January 9, 2009 ( - An employer bound by a court-approved lawsuit settlement to provide lifetime retiree health benefits could potentially have breached its fiduciary duties by not adequately capitalizing a retiree health benefit trust fund.

U.S. District JudgeJanet C. Hall of the U.S. District Court for the District of Connecticut issued that ruling in a lawsuit against CRA Holdings Inc. by retiree Robert Frulla who said his former employer had violated the Employee Retirement Income Security Act (ERISA) by not making sure the trust providing the retiree benefits was properly funded.

Hall said her ruling was despite the fact that ERISA carries no minimum funding requirement for health plans and that the holding was based on the 1993 settlement of an earlier legal challenge to the company’s benefits.

“To the extent CRA or its predecessors engaged in transactions, of which fiduciaries were aware, that the fiduciaries knew or should have known would result in an inability to fund future benefits, the fiduciaries had an obligation to investigate steps they could take to prevent the Plan from becoming insolvent,” Hall wrote.

Hall also rebuffed a company argument that it was not required to tell plan participants about a series of corporate transactions that led to the $12-million trust fund set up to fund retiree benefits. In fact, Hall asserted, disclosing these transactions and their probable effect on the funding of retiree benefits would have allowed participants to better protect their legal interest in the benefits.

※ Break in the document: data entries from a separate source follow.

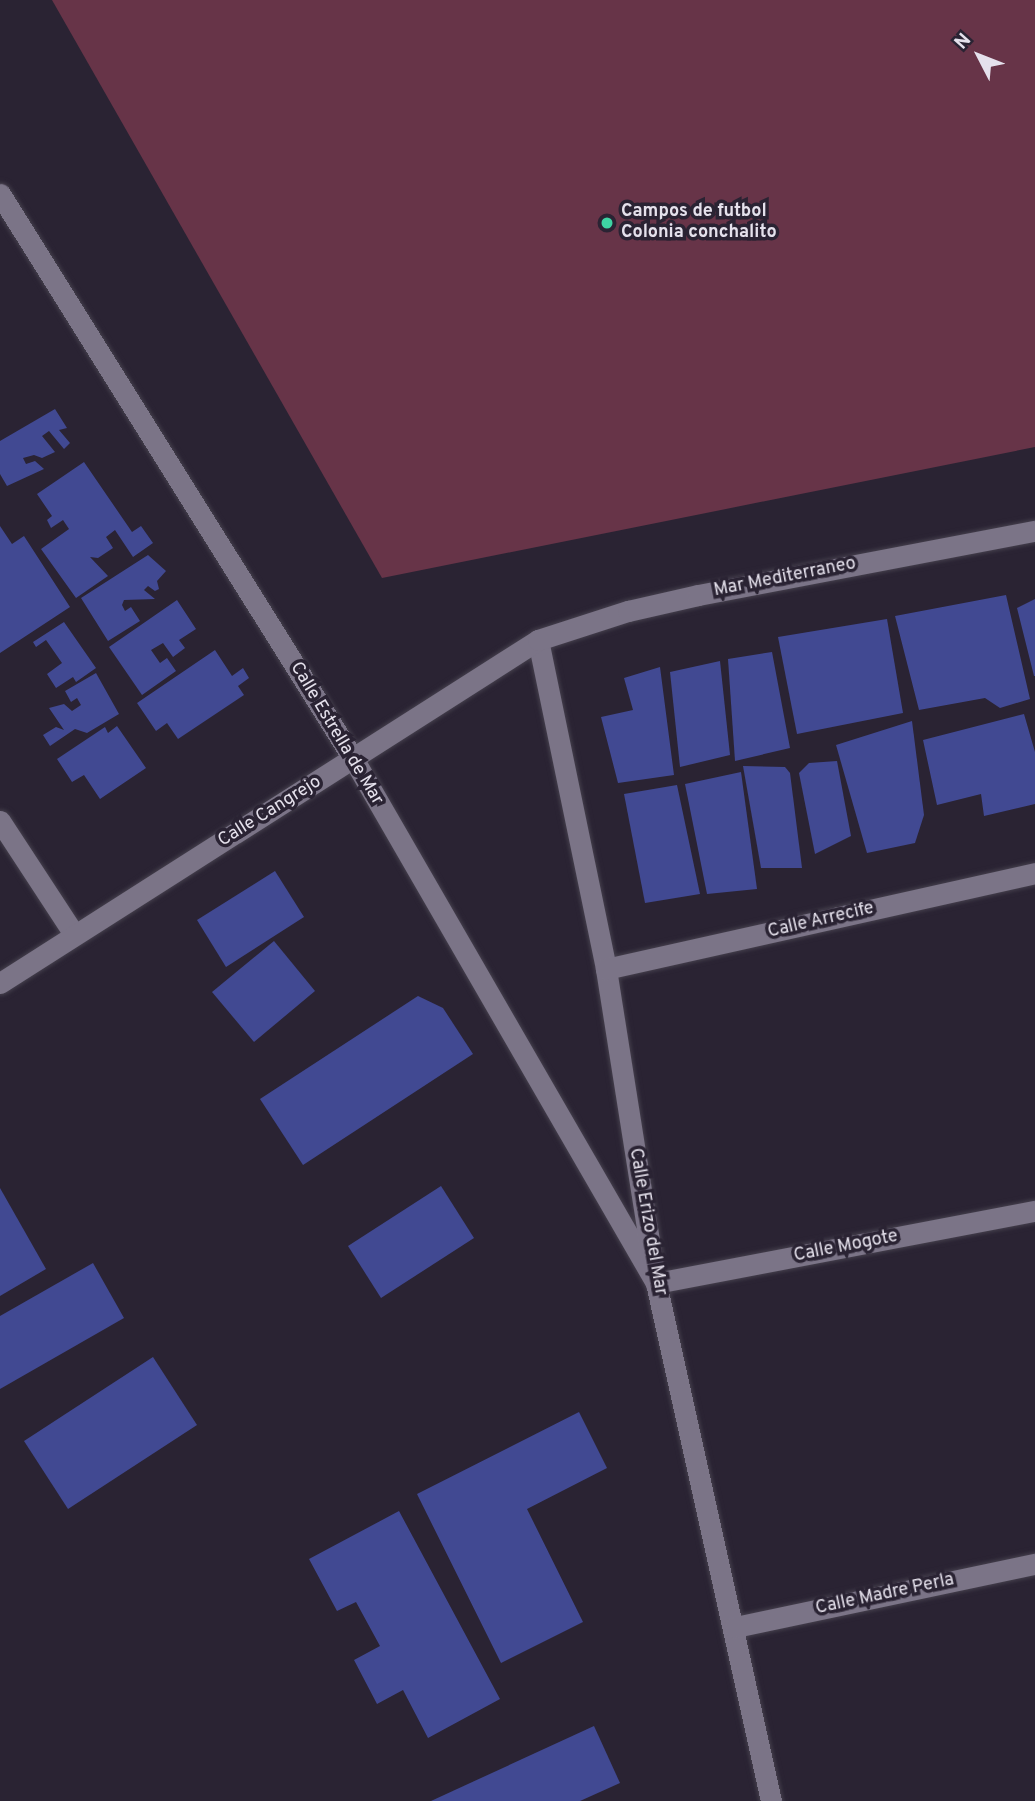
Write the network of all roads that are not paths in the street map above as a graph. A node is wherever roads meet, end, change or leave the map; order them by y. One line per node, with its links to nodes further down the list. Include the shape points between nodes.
1 (0, 194): 4 (street, Calle Estrella de Mar)
2 (1035, 531): 3 (street, Mar Mediterraneo, via 698,595)
3 (538, 639): 4 (street, Calle Cangrejo); 8 (street, Calle Erizo del Mar)
4 (354, 760): 7 (street, Calle Cangrejo); 11 (street, Calle Estrella de Mar)
5 (0, 821): 7 (street)
6 (1035, 873): 8 (street, Calle Arrecife)
7 (74, 934): 9 (street, Calle Cangrejo)
8 (606, 969): 11 (street, Calle Erizo del Mar)
9 (0, 983)
10 (1035, 1211): 11 (street, Calle Mogote)
11 (656, 1283): 13 (street, Calle Erizo del Mar)
12 (1035, 1564): 13 (street, Calle Madre Perla)
13 (735, 1627): 14 (street, Calle Erizo del Mar)
14 (771, 1801)

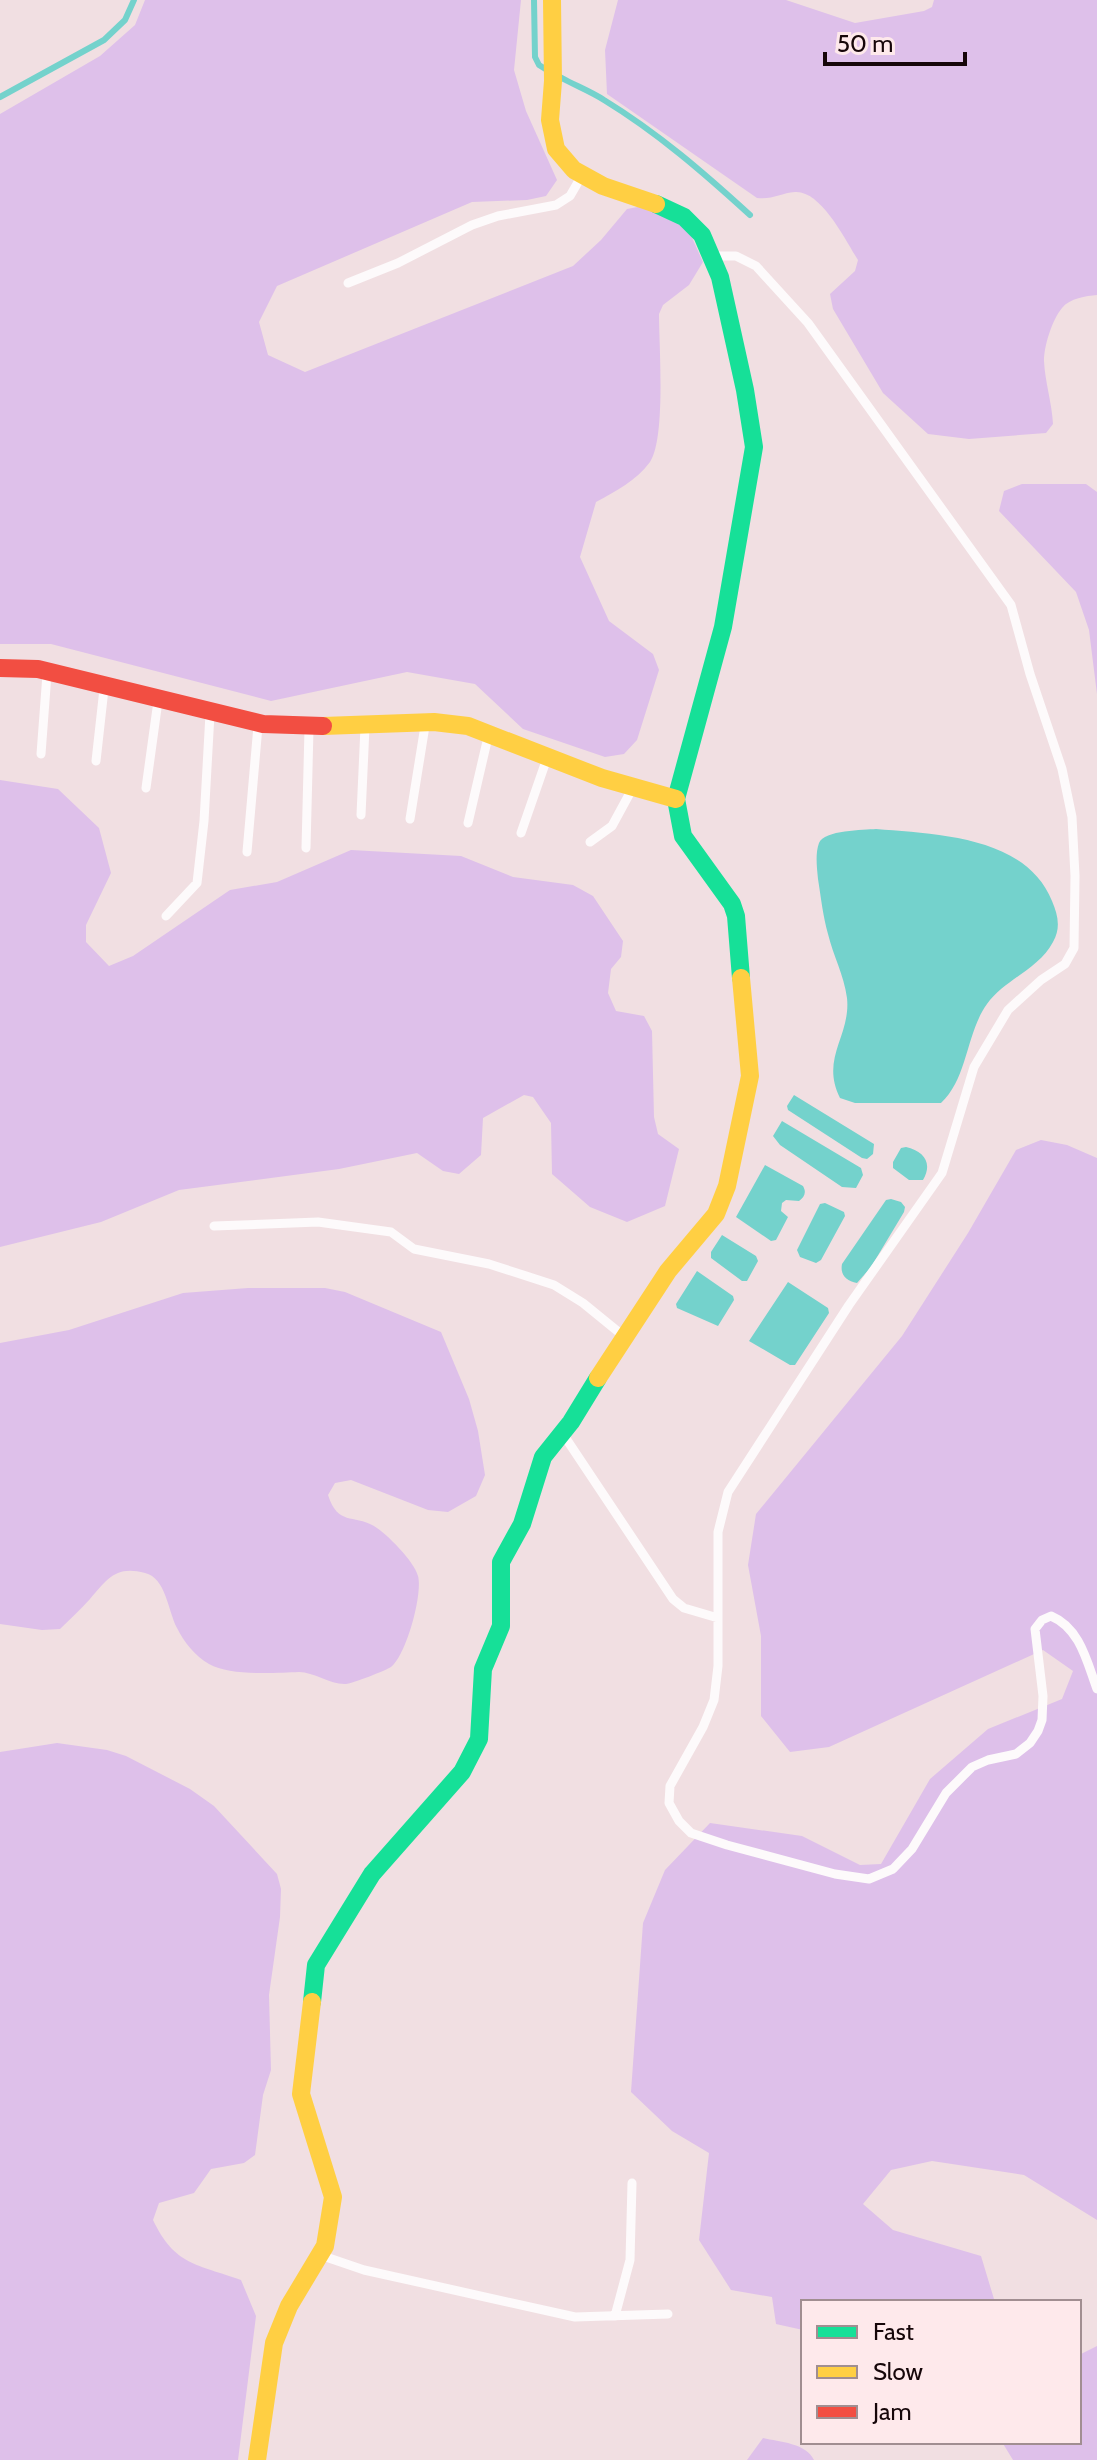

The court also disposed of CRA’s argument that it did not breach its fiduciary duties by taking $5 million from the $12 million fund to pay a “single premium” to purchase life insurance for the retirees. According to Hall, even if CRA purchased life insurance as part of its responsibility to the plan, that would not mean it had no fiduciary obligation to make sure the trust fund remained properly capitalized.

Hall said the fiscal condition of the plan began to deteriorate in 1999 but was never disclosed to plan participants, nor did the plan’s administrators attempt to seek additional funding for the plan. By 2003, the trust fund had a $2 million deficit, the court said.

The case is Frulla v. CRA Holdings Inc., D. Conn., No. 3:08-CV-119 (JCH), 1/7/09.